* Problem to solve *
Return each line of the entries that holds the string "para".

* Saved data entries *
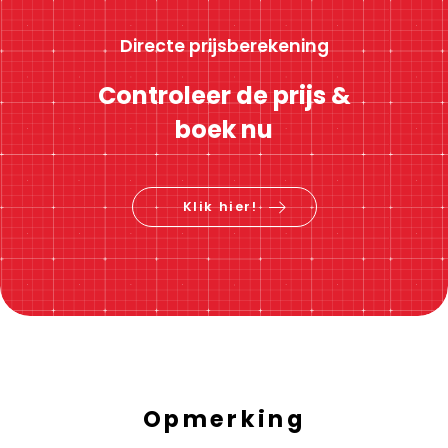
Directe prijsberekening
Controleer de prijs &
boek nu
Klik hier!
Opmerking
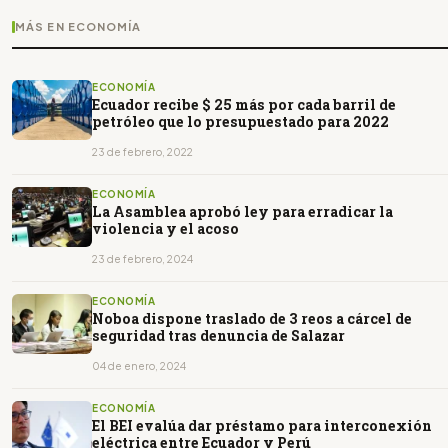
MÁS EN ECONOMÍA
ECONOMÍA
Ecuador recibe $ 25 más por cada barril de
petróleo que lo presupuestado para 2022
23 de febrero, 2022
ECONOMÍA
La Asamblea aprobó ley para erradicar la
violencia y el acoso
23 de febrero, 2024
ECONOMÍA
Noboa dispone traslado de 3 reos a cárcel de
seguridad tras denuncia de Salazar
04 de enero, 2024
ECONOMÍA
El BEI evalúa dar préstamo para interconexión
eléctrica entre Ecuador y Perú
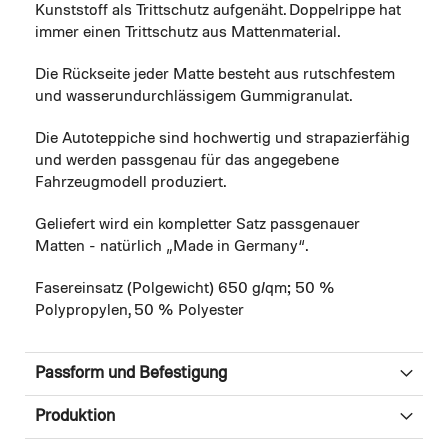
Kunststoff als Trittschutz aufgenäht. Doppelrippe hat
immer einen Trittschutz aus Mattenmaterial.
Die Rückseite jeder Matte besteht aus rutschfestem
und wasserundurchlässigem Gummigranulat.
Die Autoteppiche sind hochwertig und strapazierfähig
und werden passgenau für das angegebene
Fahrzeugmodell produziert.
Geliefert wird ein kompletter Satz passgenauer
Matten - natürlich „Made in Germany“.
Fasereinsatz (Polgewicht) 650 g/qm; 50 %
Polypropylen, 50 % Polyester
Passform und Befestigung
Produktion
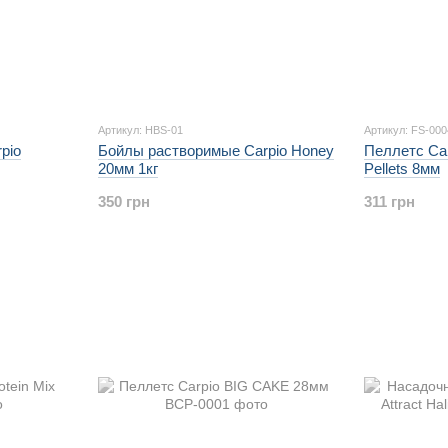
Артикул: HBS-01
Артикул: FS-000
pio
Бойлы растворимые Carpio Honey
Пеллетс Car
20мм 1кг
Pellets 8мм
350 грн
311 грн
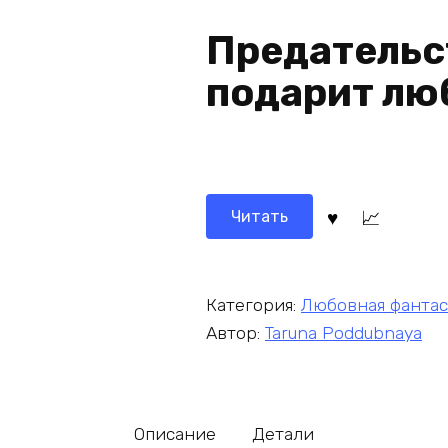
Предательс
подарит лю
Читать
Категория:
Любовная фантас
Автор:
Taruna Poddubnaya
Описание
Детали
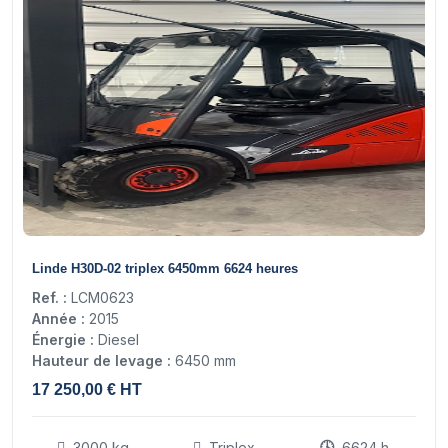
18
Linde H30D-02 triplex 6450mm 6624 heures
Ref. :
LCM0623
Année :
2015
Énergie :
Diesel
Hauteur de levage :
6450 mm
17 250,00 € HT
3000 kg
Triplex
6624 h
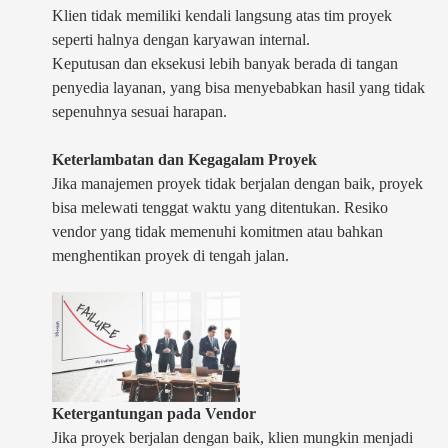
Klien tidak memiliki kendali langsung atas tim proyek
seperti halnya dengan karyawan internal.
Keputusan dan eksekusi lebih banyak berada di tangan
penyedia layanan, yang bisa menyebabkan hasil yang tidak
sepenuhnya sesuai harapan.
Keterlambatan dan Kegagalam Proyek
Jika manajemen proyek tidak berjalan dengan baik, proyek
bisa melewati tenggat waktu yang ditentukan. Resiko
vendor yang tidak memenuhi komitmen atau bahkan
menghentikan proyek di tengah jalan.
Ketergantungan pada Vendor
Jika proyek berjalan dengan baik, klien mungkin menjadi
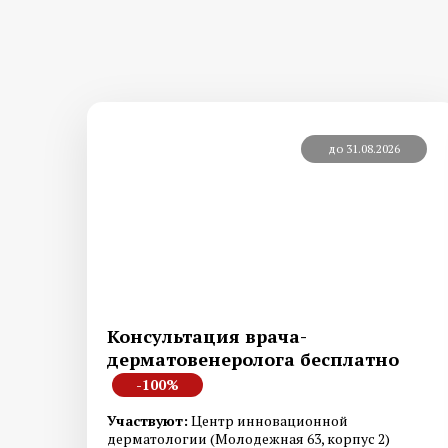
до 31.08.2026
Консультация врача-
дерматовенеролога бесплатно
-100%
Участвуют:
Центр инновационной
дерматологии (Молодежная 63, корпус 2)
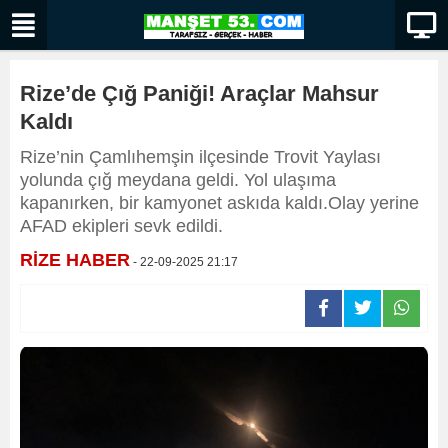
Rize’de Çığ Paniği! Araçlar Mahsur
Kaldı
Rize’nin Çamlıhemşin ilçesinde Trovit Yaylası
yolunda çığ meydana geldi. Yol ulaşıma
kapanırken, bir kamyonet askıda kaldı.Olay yerine
AFAD ekipleri sevk edildi.
RİZE HABER
- 22-09-2025 21:17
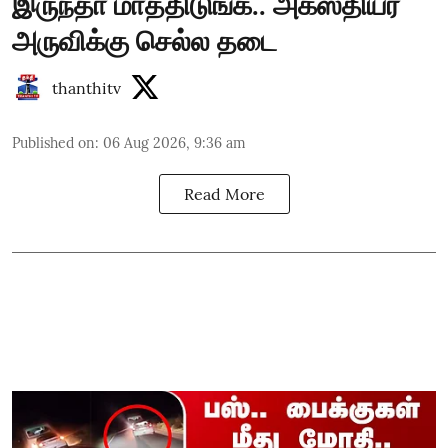
இருந்தா மாத்திடுங்க.. அகஸ்தியர்
அருவிக்கு செல்ல தடை
thanthitv
Published on
:
06 Aug 2026, 9:36 am
Read More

* Solution to this exercise *
petróleo que lo presupuestado para 2022
La Asamblea aprobó ley para erradicar la
El BEI evalúa dar préstamo para interconexión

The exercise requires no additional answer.